赛雪似乎压根没有说话的意思。阳光越过了枝头,枯朽的梧桐倒映进了她的眼底。她的鬓角藏着几丝白发,发现的时候我有些心疼。
“鸢儿……赛雪,你,喜欢鸟么?”我又自顾自地问了。
鸟儿好厉害,有翅膀,能飞得好高好高!这是曾有个女孩儿告诉我的,她还说,哥,我也想飞。
可现在这个女孩儿顿了顿,倔强地摇着头。
所以我也不说话了。
其实我不贪心,能够和她这么并排坐着,她也能够回应我而不是我一个人远远地望着院子里的那个杀手,对我来说都是一种奢侈。

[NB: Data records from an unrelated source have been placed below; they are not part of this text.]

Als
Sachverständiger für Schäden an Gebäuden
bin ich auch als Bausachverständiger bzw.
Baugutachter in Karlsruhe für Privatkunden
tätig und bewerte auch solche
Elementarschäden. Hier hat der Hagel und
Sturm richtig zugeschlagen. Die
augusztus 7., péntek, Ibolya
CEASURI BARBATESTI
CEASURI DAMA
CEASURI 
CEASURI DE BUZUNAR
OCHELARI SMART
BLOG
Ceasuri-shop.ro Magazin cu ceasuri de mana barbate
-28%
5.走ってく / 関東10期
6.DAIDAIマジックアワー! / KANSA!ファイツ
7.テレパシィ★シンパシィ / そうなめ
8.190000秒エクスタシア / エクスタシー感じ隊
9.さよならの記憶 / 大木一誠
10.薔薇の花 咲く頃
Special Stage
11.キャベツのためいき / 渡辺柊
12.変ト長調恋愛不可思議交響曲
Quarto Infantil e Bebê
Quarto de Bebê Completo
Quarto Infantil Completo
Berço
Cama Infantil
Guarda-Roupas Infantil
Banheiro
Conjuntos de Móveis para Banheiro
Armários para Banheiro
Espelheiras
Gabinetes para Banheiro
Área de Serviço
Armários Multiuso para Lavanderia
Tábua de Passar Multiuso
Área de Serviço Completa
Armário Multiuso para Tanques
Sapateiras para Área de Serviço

隔了好久,也可能是一瞬,赛雪拿出一张单子递到我的眼前。看到那张单子的时候我瞳孔不由缩小,奇怪的恐惧感在我身上蔓延。那个单子上面的目标写得清清楚楚,
“离剑南”。
我突然发现她的手在抖,平时的她举着短匕可以在雨中纹丝不动一两个时辰。
我把视线移到了院子里,“雪团”还在那儿蹦来蹦去,仿佛永远不会疲倦。此刻的我有些不安,明明我严令所有人不能让赛雪知道,可现在这份要命的单子却在赛雪的手里。我不清楚她是怎么发现的,心烦意乱的我也没有脑子仔细去想。
耳旁传来了纸张“哗哗”的声音,仿佛硬要我转过头来。接着我对上了赛雪有些苦涩的眼,可那是很认真的,见过离鸢的我知道。
我叹了口气,把我的手轻轻按在了她的手上,接触到的时候刺骨地凉。可是不知为什么我又觉得很温暖,兴许是因为这双手粗糙得像是慈祥的老婆婆。
我还没有回过神,赛雪就已经站了起来。我才发现此刻的她已经将短匕别在了腰间,如同整装待发的战士。她转过身,腰间的系带飘出了一个好看的弧度,我想拉住她,却没能做到。那一瞬间有什么无形的东西割着了我的手,像是羽毛坚韧的翅膀。
赛雪没有丝毫的迟疑,微微一弯身子,向着院中的老树跃去。这个普普通通的动作在我的眼中很优雅,像是鸟儿在飞。
“赛雪!”我站起了身,隔着老远叫住了她,“明天是冬至,单老头让我们晚上过去吃饺子!”
她的眼睛眨了一下,连一句“再见”都没有说,或许是不回我话已经养成了习惯。她偏过头消失在了林立的院落里,来年春天,燕子也会像这样扎进哪家的巢。
只是赛雪这一去,就再也没有回来。